Uzun yıllar, kültür ve sanat alanında faaliyet gösteren bir KULSAN Vakfı vardı. Hâlâ var. Ancak, o geçmiş yıllardaki gibi, tüm Hollanda tiyatro ve konser salonlarını dolduran, hem de yarıdan fazlası Hollandalılardan oluşan, tıpkı Faslıların organize ettiği “Arap Edebiyatı Akşamı” gibi, kültür etkinlikleri şimdi nerede?
Türkiye’nin, her bölgesinden, her renk ve inançtan sanatçıların davet edildiği konserler esnasında, KULSAN hakkında, neler konuşuldu neler. Eee, şimdi KULSAN yok, bu tür organizasyonları, sürdürebilir olarak, yapan da yok.
Kim kaybetti? Cevabını siz bulun…
Sadece, KULSAN’la sınırlı mı hazmedilemeyenler. Hayır. Otuz yıldır, iki bine yakın ulusal ve uluslararası etkinliğe imza atmış Amsterdam Türkevi hakkında da zaman zaman üflenmeye çalışılan olumsuz hava, bir başka mesele.
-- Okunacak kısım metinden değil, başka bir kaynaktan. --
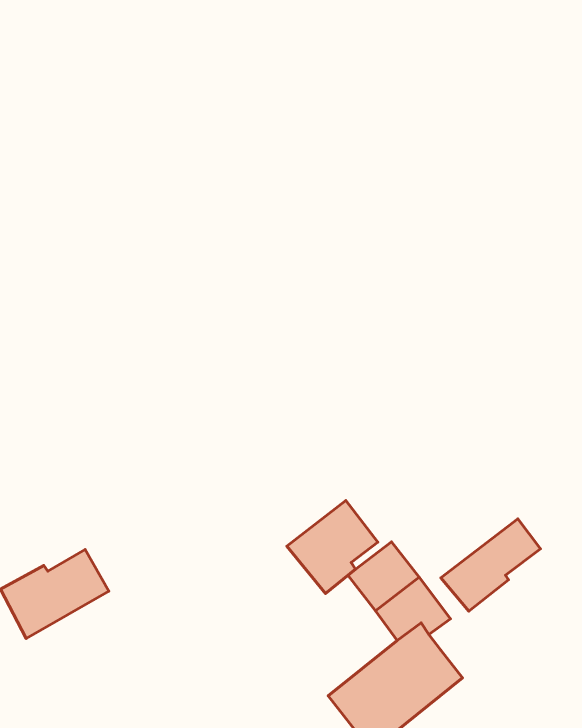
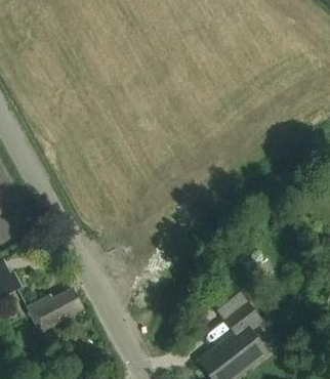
building: [287,501,378,594] -> none
building: [441,519,541,611] -> none

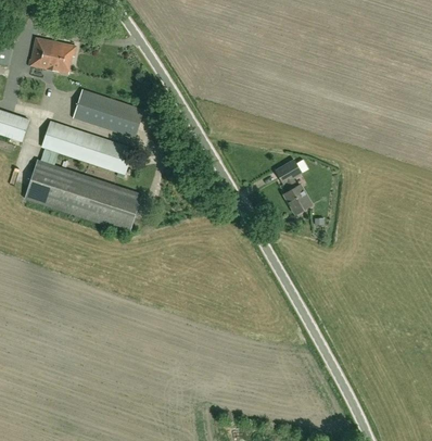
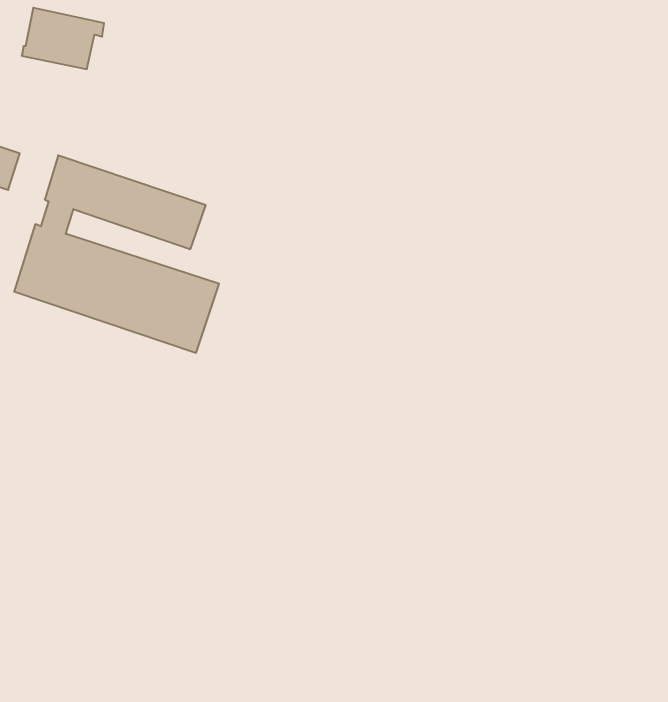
building: [73,89,144,138] -> none
building: [275,159,312,213] -> none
Hollanda Türk Müzesi’nin yaşadıkları ve verilen sözler ve yapılmayanlar, bir başka mesele. Daha nice örnekler verilebilir elbette. Önemli olan ve yapılması gereken, elli sekiz yıllık göç tecrübemizin tespit edilmesi ve kurumsal hafıza olarak ortaya konulmasıdır. Bu mesele, toplum önünde olan ve görünen, düşünen ve akli selim için, en önemli tarihsel bir görevdir.